85th AMS Annual Meeting

Tuesday, 11 January 2005
Large-scale atmospheric circulation associated with northwesterly surface wind along the Central and Southern California coasts
Stephen V. Taylor, SIO/Univ. of California and Hydrologic Research Center, La Jolla, CA; and N. E. Graham, D. R. Cayan, and K. P. Georgakakos
Spatially and temporally coherent northwesterly wind characterizes the climate of coastal California. Coastal waters experience strong, frequent and persistent northwesterly surface wind, especially in spring and summer. Even though land-falling extra-tropical cyclones commonly occur in winter in Northern California, highest monthly mean wind speeds occur in late spring. Monthly mean wind speeds are greatest in summer for some Central and Southern California coastal waters. In spring and summer, wind measured at buoys 20-220 km (10-120 nm) offshore the California coast from Oregon to the Mexican border can exceed 10 m/s (20 knots) for days to weeks at a time. Wind speeds occasionally exceed 15 m/s (30 knots) from the northwest producing hazardous seas that pose significant risk to commercial, recreational, scientific, and naval operations.
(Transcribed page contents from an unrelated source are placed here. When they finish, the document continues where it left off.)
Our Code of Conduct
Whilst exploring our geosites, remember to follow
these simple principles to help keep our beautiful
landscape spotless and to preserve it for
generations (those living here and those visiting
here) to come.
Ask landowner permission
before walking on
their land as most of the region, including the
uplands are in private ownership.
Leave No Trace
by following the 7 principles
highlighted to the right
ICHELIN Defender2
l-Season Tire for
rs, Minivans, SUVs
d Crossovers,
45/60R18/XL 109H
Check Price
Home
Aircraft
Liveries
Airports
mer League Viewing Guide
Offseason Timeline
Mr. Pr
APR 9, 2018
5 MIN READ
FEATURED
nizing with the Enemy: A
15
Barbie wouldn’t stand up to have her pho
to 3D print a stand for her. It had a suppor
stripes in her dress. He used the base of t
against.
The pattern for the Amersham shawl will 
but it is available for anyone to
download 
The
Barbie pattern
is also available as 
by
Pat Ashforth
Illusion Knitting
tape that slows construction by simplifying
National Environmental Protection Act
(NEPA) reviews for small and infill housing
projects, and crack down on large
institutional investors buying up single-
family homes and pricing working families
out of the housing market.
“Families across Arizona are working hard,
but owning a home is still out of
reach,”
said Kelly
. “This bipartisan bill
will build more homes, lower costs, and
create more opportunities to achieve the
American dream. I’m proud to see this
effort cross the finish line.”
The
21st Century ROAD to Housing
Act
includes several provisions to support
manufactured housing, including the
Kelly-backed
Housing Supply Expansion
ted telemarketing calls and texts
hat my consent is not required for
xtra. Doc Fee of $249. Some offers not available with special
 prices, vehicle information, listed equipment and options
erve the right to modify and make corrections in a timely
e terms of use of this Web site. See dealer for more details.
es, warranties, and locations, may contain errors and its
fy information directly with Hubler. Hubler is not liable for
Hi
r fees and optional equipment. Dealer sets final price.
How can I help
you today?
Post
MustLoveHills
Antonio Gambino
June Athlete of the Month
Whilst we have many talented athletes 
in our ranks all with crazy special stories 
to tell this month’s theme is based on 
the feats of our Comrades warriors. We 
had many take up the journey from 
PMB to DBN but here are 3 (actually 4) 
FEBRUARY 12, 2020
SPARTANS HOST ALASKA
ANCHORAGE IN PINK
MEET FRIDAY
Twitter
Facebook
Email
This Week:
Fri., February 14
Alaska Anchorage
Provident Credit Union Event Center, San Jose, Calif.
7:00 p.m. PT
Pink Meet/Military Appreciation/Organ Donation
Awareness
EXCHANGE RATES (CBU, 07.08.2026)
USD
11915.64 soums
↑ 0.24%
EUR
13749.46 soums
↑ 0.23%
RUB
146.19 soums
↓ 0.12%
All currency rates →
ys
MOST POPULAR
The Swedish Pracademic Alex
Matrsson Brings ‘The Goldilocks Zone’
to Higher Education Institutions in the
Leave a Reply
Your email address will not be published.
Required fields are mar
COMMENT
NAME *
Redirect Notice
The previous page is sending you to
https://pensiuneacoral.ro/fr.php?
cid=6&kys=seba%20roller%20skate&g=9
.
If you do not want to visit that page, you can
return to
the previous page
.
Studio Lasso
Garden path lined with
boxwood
Strong and persistent surface northwesterly wind along the California coast in spring and summer can be traced to large-scale forcing. Synoptic and seasonal changes in the large-scale pressure pattern often lead to an intensification of the surface pressure gradient, which drives enhanced northerly wind flow along the coast. Northwesterly wind events continue from spring through summer despite substantial changes in surface and upper atmospheric circulation patterns. Spring wind events are associated with a relatively strong, zonal upper-level jet over California and passage of frontal storms into the continental US well north of California. Summer wind events involve subtle adjustments to the position of the quasi-stationary Eastern North Pacific High pressure system and the thermal trough over the extreme southwest US. The large-scale surface and upper-level circulation associated with the onset, peak, and decay of wind events in each season is highlighted using National Centers of Environmental Prediciton (NCEP) Reanalysis fields. A companion paper presents a climatology of spring and summer wind speed and direction along the California coast based on coastal and offshore buoy data over the last 20+ years.